Malgré les allégations contenues dans la lettre, l’ancienne présidente de la Cour internationale de justice (CIJ), Joan Donoghue, a précisé que la Cour n’avait pas statué qu’il existait un « cas plausible de génocide » à l’encontre d’Israël, mais plutôt que les Palestiniens avaient un droit plausible à être protégés contre le génocide et que l’Afrique du Sud avait le droit de présenter cette plainte.
En réponse à une lettre similaire l'année dernière, l'ancien ministre britannique des Affaires étrangères David Lammy avait conclu au nom du gouvernement précédent :
« Conformément à la Convention sur le génocide, le crime de génocide ne se produit que lorsqu'il existe une « intention spécifique de détruire, en tout ou en partie, un groupe national, ethnique, racial ou religieux » », avait-il écrit en septembre. « Le gouvernement n'a pas conclu qu'Israël agissait avec cette intention. »
« La CIJ n’a ni constaté qu’Israël avait manqué à ses obligations au titre de la Convention sur le génocide, ni statué sur la plausibilité d’un génocide commis par Israël », a poursuivi Lammy. « En conséquence, nous ne considérons pas que les ordonnances de mesures provisoires de la CIJ doivent être considérées comme établissant l’existence d’un risque sérieux de génocide. »
Bien que plusieurs rapports et décisions aient laissé entendre qu’Israël s’était rendu coupable de crimes de guerre graves, une enquête approfondie sur les faits a conduit de nombreux responsables à conclure qu’Israël ne commet pas délibérément un génocide ni ne tue des enfants, même lorsque cela le rend impopulaire auprès de sa base électorale.
Près de 70 000 personnes sur les 2,2 millions d’habitants de la bande de Gaza ont été tuées au cours de la guerre depuis l’attaque du Hamas du 7 octobre 2023, dont plus de 20 000 enfants selon Save the Children.
Ce bilan comprend tous les décès survenus dans la bande de Gaza depuis le 7 octobre, y compris ceux qui ne sont pas directement liés aux actions militaires israéliennes, comme les décès naturels, les exécutions de présumés traîtres par le Hamas, ou les fréquents tirs ratés de roquettes qui ont atterri dans la bande de Gaza plutôt qu’en Israël.
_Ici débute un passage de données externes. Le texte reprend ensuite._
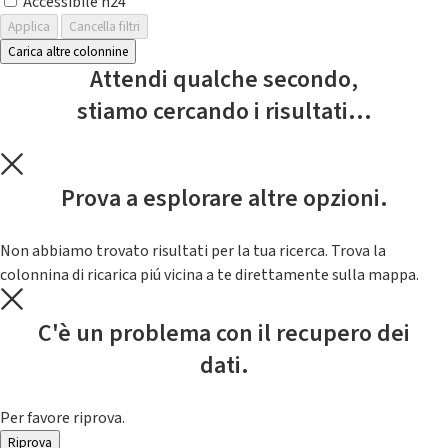
Accessibile h24
Applica
Cancella filtri
Carica altre colonnine
Attendi qualche secondo,
stiamo cercando i risultati...
Prova a esplorare altre opzioni.
Non abbiamo trovato risultati per la tua ricerca. Trova la
colonnina di ricarica piú vicina a te direttamente sulla mappa.
C'è un problema con il recupero dei
dati.
Per favore riprova.
Riprova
Environ 25 000 des personnes tuées étaient des terroristes du Hamas.
Bien que Burnham se soit opposé à une qualification officielle de génocide, il a présenté ses excuses pour la réaction britannique face à la crise à Gaza, affirmant qu’il souhaitait exercer davantage de pression sur Israël.
« Les souffrances insupportables à Gaza sont une cicatrice sur notre conscience collective », a-t-il déclaré au début du mois. « Il est tout à fait inacceptable que des Palestiniens innocents, y compris des enfants, continuent d’être tués. »
Labour’s initial response to the treatment of Gaza caused huge hurt. We got it wrong and I am sorry for that. pic.twitter.com/MtQxhp71J3
— Andy Burnham (@andyburnham) July 9, 2026
Un porte-parole du ministère des Affaires étrangères, du Commonwealth et du Développement a déclaré que le ministère avait répondu à la lettre de Johnson et a souligné que le ministre Ed Miliband avait « clairement indiqué que le Royaume-Uni œuvrerait sans relâche pour instaurer une paix durable en Palestine et en Israël, notamment en mettant fin aux souffrances atroces de la population de Gaza et en garantissant la sécurité des Israéliens ».